EU leaders have pledged to raise billions of euros to go towards the global fight against coronavirus.
Saying they are supporting the World Health Organizations call for joint action, the leaders announced the launch of an Access to COVID-19 Tools Accelerator, a “global cooperation platform to accelerate and scale-up research, development, access and equitable distribution of the vaccine and other life-saving therapeutics and diagnostics treatments.”
On Monday 4 May they plan to raise an initial 7.5 billion euros in an online pledging conference – funds that are only the start of what is needed to take on COVID-19, they said.
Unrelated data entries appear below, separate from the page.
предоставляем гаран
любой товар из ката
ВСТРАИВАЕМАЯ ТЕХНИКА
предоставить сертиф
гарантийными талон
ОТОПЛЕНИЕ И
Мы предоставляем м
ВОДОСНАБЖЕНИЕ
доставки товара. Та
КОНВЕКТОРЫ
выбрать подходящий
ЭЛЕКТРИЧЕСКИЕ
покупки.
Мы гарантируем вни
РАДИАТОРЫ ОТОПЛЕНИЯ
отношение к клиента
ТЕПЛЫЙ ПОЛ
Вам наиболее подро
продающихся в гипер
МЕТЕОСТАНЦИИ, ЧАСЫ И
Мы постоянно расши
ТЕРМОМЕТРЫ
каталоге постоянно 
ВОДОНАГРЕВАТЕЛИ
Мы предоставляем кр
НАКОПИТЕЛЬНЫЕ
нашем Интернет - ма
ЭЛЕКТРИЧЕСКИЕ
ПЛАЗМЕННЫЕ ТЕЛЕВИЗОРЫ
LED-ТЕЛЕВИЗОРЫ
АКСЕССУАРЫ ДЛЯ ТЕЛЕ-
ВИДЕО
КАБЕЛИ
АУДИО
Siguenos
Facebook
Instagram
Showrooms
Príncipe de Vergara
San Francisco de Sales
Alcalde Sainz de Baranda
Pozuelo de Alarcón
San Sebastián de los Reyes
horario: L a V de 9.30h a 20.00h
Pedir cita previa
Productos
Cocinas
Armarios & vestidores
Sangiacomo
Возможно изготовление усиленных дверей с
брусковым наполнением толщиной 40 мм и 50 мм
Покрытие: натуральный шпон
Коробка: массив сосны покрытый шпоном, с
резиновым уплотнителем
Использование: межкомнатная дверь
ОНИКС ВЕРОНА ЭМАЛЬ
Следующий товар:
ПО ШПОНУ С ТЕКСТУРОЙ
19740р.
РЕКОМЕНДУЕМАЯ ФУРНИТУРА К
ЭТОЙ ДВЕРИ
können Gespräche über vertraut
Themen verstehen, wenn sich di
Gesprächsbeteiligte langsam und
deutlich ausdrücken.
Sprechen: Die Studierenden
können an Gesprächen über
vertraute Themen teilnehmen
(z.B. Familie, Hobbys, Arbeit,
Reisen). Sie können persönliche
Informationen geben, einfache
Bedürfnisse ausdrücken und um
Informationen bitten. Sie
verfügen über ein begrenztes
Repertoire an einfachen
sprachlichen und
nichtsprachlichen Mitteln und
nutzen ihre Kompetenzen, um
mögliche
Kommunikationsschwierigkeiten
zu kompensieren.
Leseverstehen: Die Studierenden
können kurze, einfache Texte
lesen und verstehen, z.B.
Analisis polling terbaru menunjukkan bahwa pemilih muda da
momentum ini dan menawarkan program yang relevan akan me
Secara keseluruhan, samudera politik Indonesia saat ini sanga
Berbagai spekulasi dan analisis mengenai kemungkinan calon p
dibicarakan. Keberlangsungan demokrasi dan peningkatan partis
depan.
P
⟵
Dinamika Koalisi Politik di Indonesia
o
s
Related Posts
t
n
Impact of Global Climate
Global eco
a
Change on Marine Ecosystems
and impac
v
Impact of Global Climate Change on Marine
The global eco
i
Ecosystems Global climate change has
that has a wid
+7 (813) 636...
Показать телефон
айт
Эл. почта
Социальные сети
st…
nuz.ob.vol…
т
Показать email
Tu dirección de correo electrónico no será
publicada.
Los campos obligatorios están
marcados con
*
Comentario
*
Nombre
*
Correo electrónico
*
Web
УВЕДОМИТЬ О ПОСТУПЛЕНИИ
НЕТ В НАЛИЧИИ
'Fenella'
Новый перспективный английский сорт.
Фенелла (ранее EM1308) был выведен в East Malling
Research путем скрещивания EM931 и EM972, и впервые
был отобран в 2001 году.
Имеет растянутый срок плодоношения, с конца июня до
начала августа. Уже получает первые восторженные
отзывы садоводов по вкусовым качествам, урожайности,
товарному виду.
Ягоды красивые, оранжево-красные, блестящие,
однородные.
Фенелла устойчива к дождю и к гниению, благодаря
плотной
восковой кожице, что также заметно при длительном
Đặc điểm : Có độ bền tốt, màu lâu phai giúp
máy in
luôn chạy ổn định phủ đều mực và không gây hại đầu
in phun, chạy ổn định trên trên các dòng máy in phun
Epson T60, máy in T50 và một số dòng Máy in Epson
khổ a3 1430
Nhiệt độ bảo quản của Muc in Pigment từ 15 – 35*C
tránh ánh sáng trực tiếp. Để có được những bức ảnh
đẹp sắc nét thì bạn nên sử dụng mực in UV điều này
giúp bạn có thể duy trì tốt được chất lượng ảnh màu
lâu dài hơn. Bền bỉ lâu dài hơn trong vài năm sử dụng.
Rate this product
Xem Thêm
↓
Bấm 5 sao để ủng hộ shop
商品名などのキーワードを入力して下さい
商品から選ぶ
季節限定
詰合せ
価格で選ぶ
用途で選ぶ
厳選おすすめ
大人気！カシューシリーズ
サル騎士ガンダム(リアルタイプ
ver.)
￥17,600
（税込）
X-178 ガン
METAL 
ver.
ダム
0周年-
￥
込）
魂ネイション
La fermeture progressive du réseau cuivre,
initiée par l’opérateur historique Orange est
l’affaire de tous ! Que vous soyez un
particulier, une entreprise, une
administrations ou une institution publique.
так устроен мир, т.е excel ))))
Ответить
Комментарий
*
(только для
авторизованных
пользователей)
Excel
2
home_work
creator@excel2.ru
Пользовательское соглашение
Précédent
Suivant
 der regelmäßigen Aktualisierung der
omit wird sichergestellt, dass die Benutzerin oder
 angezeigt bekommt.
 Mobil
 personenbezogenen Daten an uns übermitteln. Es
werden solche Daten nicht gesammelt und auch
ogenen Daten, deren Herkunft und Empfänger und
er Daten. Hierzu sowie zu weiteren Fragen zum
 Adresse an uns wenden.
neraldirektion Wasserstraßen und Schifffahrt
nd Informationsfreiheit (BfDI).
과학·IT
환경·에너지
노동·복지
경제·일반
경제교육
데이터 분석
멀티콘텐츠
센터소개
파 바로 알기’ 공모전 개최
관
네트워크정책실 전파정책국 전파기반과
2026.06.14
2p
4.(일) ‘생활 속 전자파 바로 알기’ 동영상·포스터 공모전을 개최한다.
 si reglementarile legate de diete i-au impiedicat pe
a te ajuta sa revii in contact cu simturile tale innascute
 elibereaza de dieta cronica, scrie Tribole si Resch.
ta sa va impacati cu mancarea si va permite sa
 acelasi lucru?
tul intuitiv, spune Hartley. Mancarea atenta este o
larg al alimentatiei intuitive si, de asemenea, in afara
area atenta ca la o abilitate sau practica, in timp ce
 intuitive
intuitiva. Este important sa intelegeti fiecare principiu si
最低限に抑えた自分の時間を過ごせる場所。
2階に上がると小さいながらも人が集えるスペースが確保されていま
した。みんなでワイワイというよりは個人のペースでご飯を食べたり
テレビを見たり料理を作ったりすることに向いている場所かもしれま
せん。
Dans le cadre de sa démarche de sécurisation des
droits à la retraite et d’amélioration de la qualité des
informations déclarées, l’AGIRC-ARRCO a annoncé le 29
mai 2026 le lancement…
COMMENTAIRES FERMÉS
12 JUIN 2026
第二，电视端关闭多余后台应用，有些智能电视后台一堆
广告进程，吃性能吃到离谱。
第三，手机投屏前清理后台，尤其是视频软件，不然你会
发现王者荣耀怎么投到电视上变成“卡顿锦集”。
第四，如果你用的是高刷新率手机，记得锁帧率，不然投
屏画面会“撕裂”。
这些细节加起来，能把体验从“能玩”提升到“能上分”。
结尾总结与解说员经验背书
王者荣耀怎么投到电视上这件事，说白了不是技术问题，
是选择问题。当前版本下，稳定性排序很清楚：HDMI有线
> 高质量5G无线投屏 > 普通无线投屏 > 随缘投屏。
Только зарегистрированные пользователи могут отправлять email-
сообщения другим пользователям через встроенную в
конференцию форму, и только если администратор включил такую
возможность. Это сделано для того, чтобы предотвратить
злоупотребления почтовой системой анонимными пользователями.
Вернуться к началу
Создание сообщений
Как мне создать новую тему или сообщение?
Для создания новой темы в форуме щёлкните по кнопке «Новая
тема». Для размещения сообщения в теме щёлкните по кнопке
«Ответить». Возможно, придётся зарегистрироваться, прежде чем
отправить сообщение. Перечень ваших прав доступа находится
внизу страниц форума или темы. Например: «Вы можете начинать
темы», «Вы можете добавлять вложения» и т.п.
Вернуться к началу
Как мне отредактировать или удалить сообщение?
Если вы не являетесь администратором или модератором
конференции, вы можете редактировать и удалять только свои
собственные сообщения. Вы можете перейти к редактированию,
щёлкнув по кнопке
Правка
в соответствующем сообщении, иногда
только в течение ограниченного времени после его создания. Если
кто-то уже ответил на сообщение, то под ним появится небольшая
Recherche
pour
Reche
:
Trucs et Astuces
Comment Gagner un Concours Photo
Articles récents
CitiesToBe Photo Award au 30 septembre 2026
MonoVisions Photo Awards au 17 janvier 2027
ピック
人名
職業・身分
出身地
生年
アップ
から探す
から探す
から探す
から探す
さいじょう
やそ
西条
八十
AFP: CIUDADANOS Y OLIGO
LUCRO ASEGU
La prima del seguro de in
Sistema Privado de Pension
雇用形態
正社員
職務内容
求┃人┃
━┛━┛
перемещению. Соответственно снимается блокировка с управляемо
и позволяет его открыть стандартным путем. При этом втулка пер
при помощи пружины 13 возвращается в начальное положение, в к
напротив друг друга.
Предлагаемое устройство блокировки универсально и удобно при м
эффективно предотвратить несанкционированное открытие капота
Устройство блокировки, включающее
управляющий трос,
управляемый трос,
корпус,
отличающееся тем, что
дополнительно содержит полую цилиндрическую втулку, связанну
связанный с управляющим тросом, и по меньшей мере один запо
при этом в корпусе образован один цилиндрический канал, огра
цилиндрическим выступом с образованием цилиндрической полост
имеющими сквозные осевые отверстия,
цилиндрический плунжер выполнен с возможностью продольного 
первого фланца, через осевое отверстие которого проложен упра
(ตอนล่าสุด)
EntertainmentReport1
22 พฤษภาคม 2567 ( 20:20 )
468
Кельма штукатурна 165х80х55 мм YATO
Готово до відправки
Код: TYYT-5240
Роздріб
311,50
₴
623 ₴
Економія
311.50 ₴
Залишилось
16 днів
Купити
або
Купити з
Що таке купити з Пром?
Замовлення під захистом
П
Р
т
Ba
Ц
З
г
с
In a statement, the leaders wrote: “If we can develop a vaccine that is produced by the world, for the whole world, this will be an unique global public good of the 21st century. Together with our partners, we commit to making it available, accessible and affordable to all.”
They said that each euro or dollar will be channelled through global health organisations such as CEPI, Gavi, the Vaccines Alliance, and the Global Fund and Unitaid.
Signatories were: Charles Michel, President of the European Council; Ursula von der Leyen, President of the European Commission; Giuseppe Conte, Prime Minister of Italy; Emmanuel Macron, President of France; Angela Merkel, Chancellor of Germany; Erna Solberg, Prime Minister of Norway.
Meanwhile the EUs common reserve of medical equipment, established in April to combat coronavirus, has sent out hundreds of thousands of masks to Spain, Italy and Croatia this weekend.
”We have worked around the clock to build up the rescEU reserve of medical equipment. We have already created a stock of masks. Spain, Italy and Croatia will be the first to receive equipment, but more deliveries will follow. I thank Romania and Germany for being the first Member States to host the rescEU equipment,” said Commissioner for Crisis Management, Janez Lenarčič.
The WHO confirmed more than 80,000 new cases of COVID-19 on Saturday, bringing the global figure to 3.26 million.
The daily numbers shows no sign of a global slowdown, although in the worlds most affected region, Europe, there does appear to be a slowdown. Since April 1, the number of new cases recognized by the WHO every day has remained between 70,000 and 90,000 new cases per day.